| TEXT SECTION |
☆ ☆ ☆ ☆

Other than its popular association with trips to the toilet, fiber is no joke. But unfortunately, it has been reported that fiber consumption is currently at an all-time low, with less than 3 percent of Americans meeting the recommended intake
Why do we need fiber on a daily basis?
Fiber is something the body needs but never actually digests — in fact, it remains more or less the same from plate to toilet. Skipping out on a daily dose of fiber often leads to constipation, which can make going to the bathroom painful and uncomfortable.
Eating too little fiber can make it tough to control blood sugar and appetite because fiber regulates the speed of digestion and contributes to satiety (the sensation of fullness). However, there can be too much of a good thing because overdoing it with fiber can move food through the intestines too quickly, which means fewer minerals get absorbed from food. It can also result to bloating and cramping, especially when fiber intake is dramatically increased overnight.
So, what’s the recommended amount?

☆ ☆ ☆ ☆

| LISTED ENTRIES |
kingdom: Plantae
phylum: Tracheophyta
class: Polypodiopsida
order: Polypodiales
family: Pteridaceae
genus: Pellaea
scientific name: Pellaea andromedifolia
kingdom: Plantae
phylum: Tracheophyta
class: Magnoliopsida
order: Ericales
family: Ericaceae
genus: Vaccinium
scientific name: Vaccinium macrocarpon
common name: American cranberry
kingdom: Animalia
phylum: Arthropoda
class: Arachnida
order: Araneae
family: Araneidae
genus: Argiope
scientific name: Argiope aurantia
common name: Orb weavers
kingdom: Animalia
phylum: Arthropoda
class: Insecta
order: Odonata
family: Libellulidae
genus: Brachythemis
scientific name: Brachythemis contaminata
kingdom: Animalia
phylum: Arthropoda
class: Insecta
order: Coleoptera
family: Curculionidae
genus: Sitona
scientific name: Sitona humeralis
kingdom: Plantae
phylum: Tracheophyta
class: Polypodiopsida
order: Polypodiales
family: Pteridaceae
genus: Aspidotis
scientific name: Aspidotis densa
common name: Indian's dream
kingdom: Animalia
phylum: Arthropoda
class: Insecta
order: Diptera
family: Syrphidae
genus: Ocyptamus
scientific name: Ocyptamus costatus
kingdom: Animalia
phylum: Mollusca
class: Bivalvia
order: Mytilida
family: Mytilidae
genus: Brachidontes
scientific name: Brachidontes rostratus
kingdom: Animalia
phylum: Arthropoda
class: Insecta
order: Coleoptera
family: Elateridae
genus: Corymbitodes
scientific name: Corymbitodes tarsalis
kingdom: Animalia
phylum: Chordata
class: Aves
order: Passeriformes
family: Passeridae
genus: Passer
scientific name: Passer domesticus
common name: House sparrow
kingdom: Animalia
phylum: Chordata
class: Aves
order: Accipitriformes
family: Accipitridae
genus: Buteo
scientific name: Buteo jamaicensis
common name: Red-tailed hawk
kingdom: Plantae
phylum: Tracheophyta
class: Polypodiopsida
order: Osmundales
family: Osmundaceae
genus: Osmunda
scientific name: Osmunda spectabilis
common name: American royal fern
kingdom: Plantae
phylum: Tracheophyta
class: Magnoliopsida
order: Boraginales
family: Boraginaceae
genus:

☆ ☆ ☆ ☆

| REQUIRED TASKS |
[1] Answer these questions using the fiber text:
(a) What share of Americans meet the recommended fiber intake?
(b) What does skipping a daily dose of fiber often lead to?
(c) What happens to mineral absorption when someone overdoes it with fiber?
[2] Rewrite the fiber text starting with "Other than its" and going on through "a daily basis?", and put "laughing matter" in place of "joke".

| RESPONSES PER TASK |
[1]
(a) Less than 3 percent.
(b) Constipation.
(c) Fewer minerals get absorbed from food.

[2]
Other than its popular association with trips to the toilet, fiber is no laughing matter. But unfortunately, it has been reported that fiber consumption is currently at an all-time low, with less than 3 percent of Americans meeting the recommended intake
Why do we need fiber on a daily basis?